• [What needs to be done]: Copy every record below word for word, leaving out the pictures.

[[ The data, beginning ]]

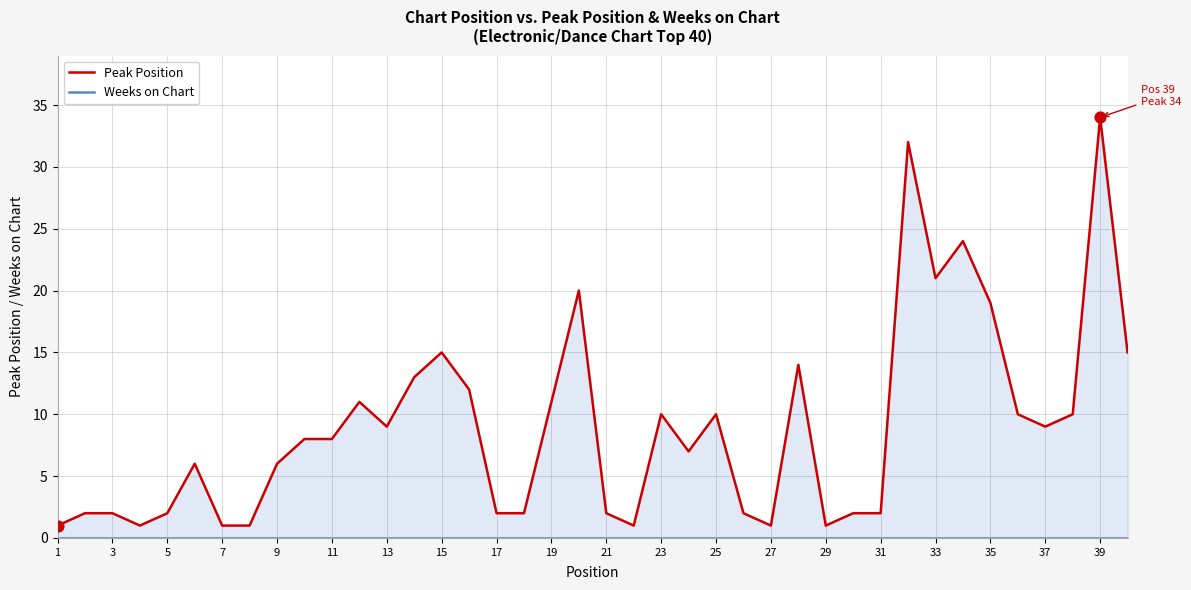

Which series contains the highest Y value?

Peak Position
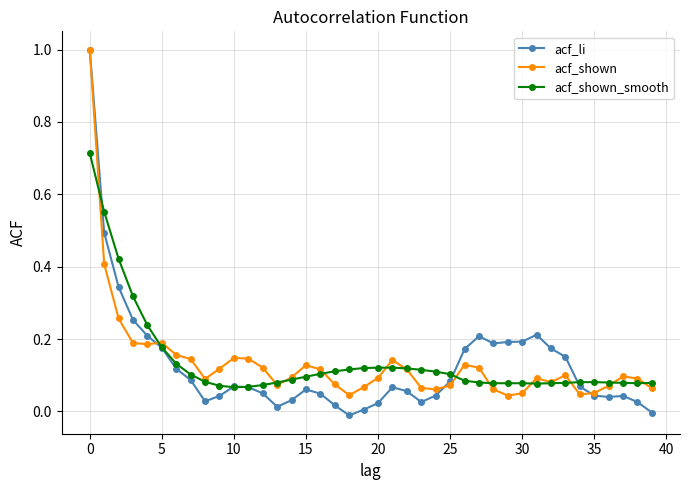

Which series has the widest spread of values?

acf_li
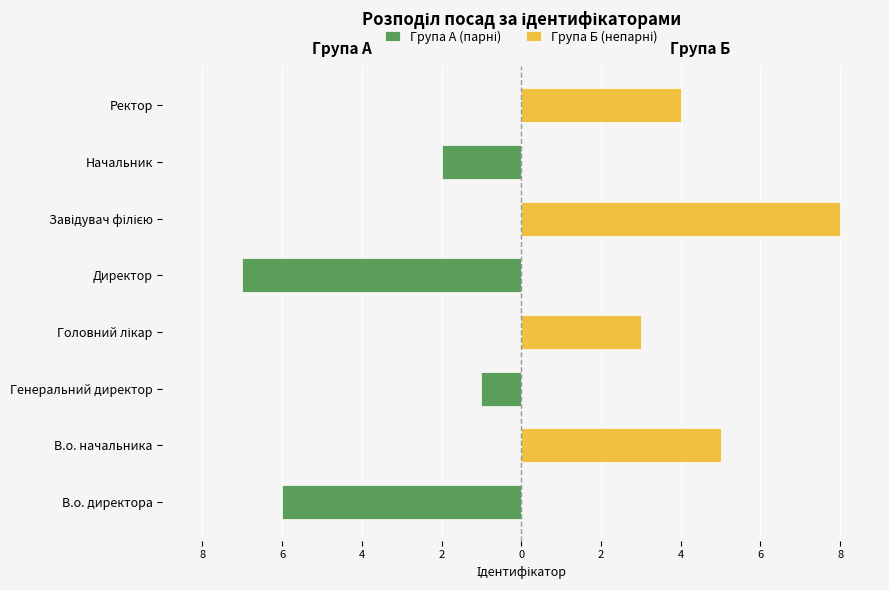

List the series in order of their overall mean, highest first.

Група Б (непарні), Група А (парні)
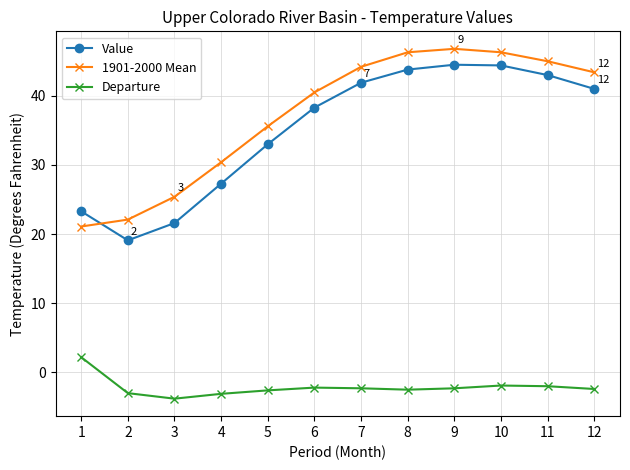

What is the total value across all series at 12?

82.0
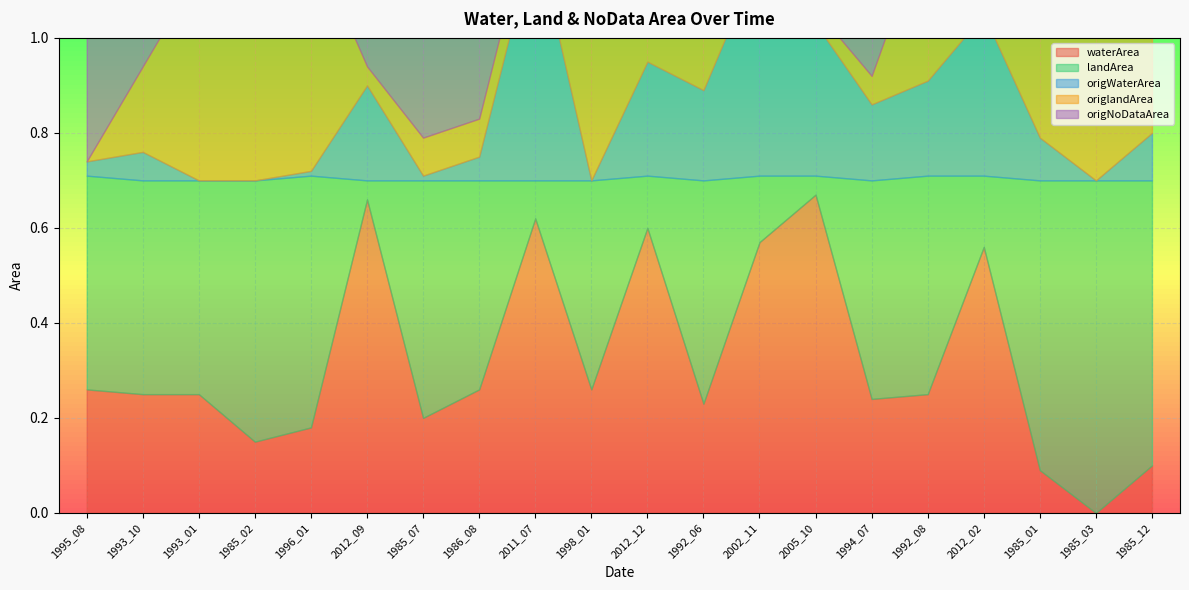

At which category is the sum across all series the highest?

1992_08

[[ The data, end ]]

• [Response for this exercise]:
Which series contains the highest Y value?

Peak Position

Which series has the widest spread of values?

acf_li

List the series in order of their overall mean, highest first.

Група Б (непарні), Група А (парні)

What is the total value across all series at 12?

82.0

At which category is the sum across all series the highest?

1992_08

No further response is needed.